About this exercise | Please tally the lines in the items below that contain the string "mínimos". Give only the number.

Stored data:
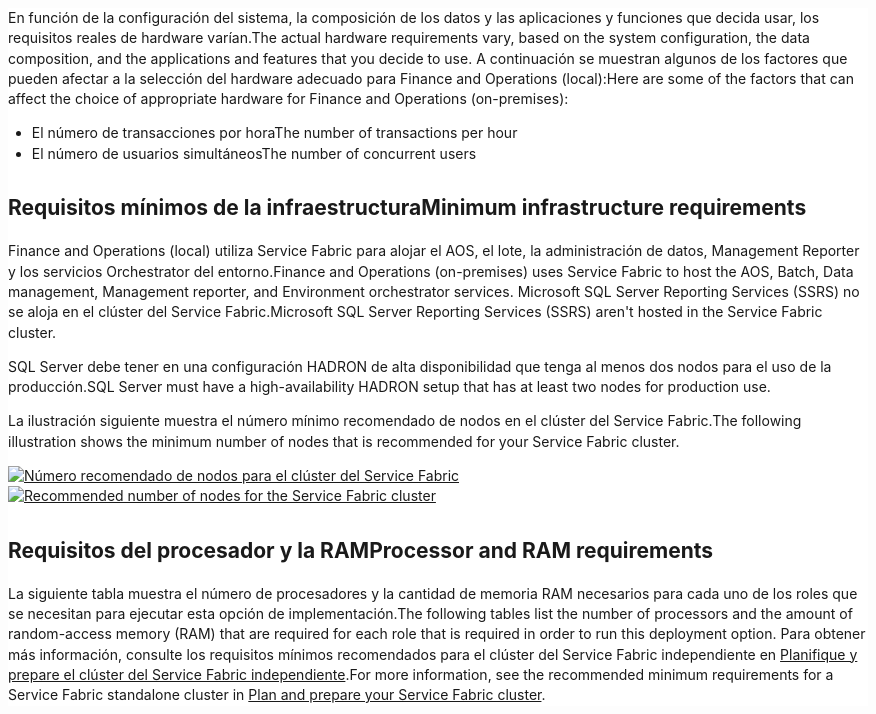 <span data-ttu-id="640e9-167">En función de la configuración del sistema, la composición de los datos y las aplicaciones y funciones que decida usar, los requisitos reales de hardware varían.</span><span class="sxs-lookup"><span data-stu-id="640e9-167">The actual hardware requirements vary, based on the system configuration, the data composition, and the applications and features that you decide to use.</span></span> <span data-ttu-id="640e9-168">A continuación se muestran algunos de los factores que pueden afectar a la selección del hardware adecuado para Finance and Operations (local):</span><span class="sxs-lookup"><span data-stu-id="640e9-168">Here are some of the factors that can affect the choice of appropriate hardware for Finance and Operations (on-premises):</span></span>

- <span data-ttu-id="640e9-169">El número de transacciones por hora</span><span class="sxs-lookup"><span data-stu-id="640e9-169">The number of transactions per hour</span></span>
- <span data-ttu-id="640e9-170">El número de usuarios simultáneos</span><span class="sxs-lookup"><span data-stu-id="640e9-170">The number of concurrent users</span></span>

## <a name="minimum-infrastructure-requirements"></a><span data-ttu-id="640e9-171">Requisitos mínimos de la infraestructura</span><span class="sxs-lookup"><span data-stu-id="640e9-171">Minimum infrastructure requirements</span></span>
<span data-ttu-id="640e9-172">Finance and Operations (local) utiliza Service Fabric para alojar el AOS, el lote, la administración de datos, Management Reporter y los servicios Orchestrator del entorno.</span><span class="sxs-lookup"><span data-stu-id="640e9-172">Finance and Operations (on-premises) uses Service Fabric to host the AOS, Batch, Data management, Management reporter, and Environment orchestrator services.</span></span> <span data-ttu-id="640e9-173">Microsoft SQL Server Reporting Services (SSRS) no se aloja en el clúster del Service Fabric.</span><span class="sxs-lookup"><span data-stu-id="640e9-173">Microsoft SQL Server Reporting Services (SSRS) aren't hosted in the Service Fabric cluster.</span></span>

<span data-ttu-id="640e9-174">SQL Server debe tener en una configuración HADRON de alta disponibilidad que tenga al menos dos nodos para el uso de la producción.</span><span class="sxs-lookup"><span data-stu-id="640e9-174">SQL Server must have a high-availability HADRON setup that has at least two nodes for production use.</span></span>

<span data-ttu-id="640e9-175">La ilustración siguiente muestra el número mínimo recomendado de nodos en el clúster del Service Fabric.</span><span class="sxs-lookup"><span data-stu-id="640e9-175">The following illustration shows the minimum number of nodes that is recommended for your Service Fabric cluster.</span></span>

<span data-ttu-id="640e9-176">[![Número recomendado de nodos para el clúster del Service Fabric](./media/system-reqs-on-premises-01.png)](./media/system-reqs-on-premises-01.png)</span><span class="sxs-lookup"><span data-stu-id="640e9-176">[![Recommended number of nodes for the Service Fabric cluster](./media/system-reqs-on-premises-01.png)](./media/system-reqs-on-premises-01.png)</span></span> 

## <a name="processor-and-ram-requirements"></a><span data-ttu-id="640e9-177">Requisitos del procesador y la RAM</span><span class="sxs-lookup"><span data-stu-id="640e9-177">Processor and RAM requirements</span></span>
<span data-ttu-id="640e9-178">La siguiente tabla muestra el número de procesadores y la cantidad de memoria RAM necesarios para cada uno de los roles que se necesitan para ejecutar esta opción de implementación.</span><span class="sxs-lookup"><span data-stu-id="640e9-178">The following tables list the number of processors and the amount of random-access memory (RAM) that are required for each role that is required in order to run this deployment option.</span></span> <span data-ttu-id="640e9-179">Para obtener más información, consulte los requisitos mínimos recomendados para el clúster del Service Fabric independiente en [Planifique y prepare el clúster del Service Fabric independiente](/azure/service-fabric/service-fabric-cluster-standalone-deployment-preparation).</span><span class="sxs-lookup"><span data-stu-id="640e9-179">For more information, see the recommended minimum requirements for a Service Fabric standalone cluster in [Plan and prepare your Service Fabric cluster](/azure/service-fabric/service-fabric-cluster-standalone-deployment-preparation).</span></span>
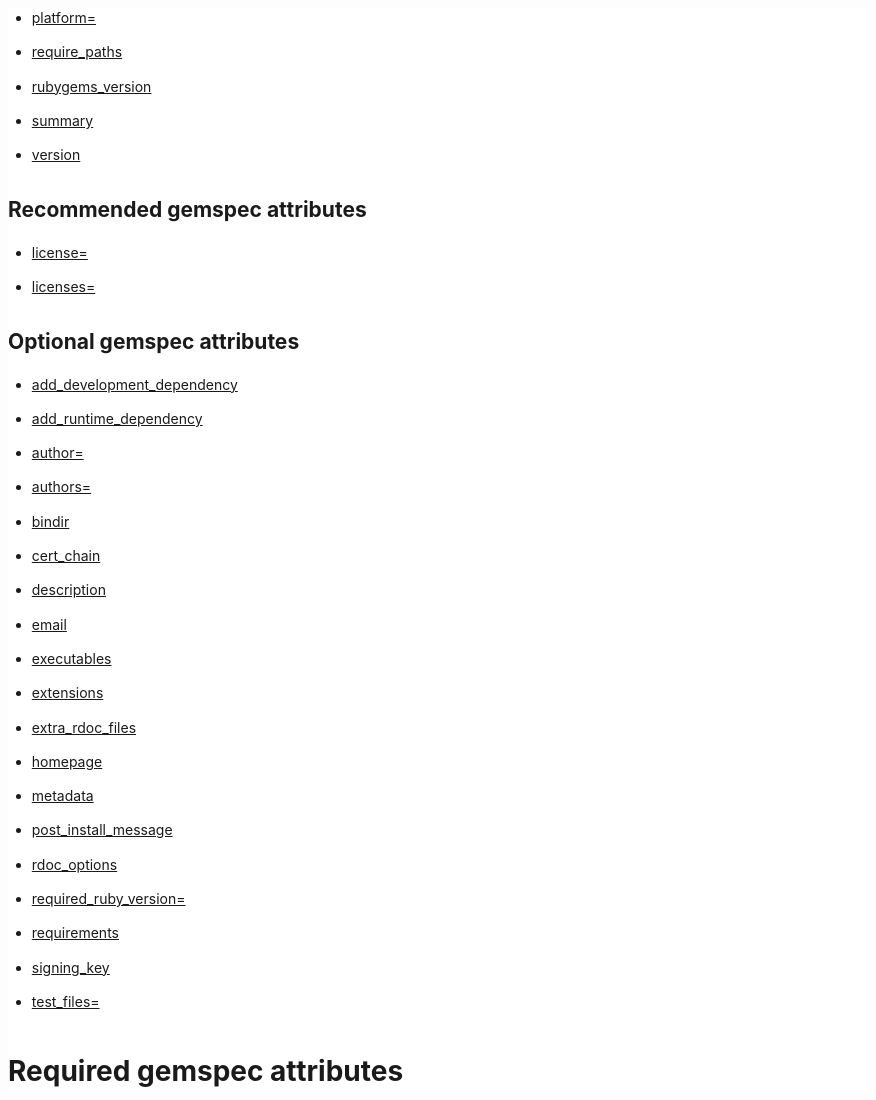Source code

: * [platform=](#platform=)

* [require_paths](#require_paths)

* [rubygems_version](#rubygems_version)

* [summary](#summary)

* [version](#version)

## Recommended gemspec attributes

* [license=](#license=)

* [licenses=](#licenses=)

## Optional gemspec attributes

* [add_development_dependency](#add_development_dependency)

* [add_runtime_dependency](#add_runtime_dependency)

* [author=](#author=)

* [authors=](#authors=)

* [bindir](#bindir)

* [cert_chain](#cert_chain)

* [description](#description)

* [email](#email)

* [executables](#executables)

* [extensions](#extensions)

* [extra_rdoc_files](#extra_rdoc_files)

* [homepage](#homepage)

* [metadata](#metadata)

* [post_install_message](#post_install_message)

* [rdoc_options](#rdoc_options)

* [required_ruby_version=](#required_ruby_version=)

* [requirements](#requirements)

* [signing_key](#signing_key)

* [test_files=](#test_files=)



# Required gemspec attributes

Response for this exercise | 2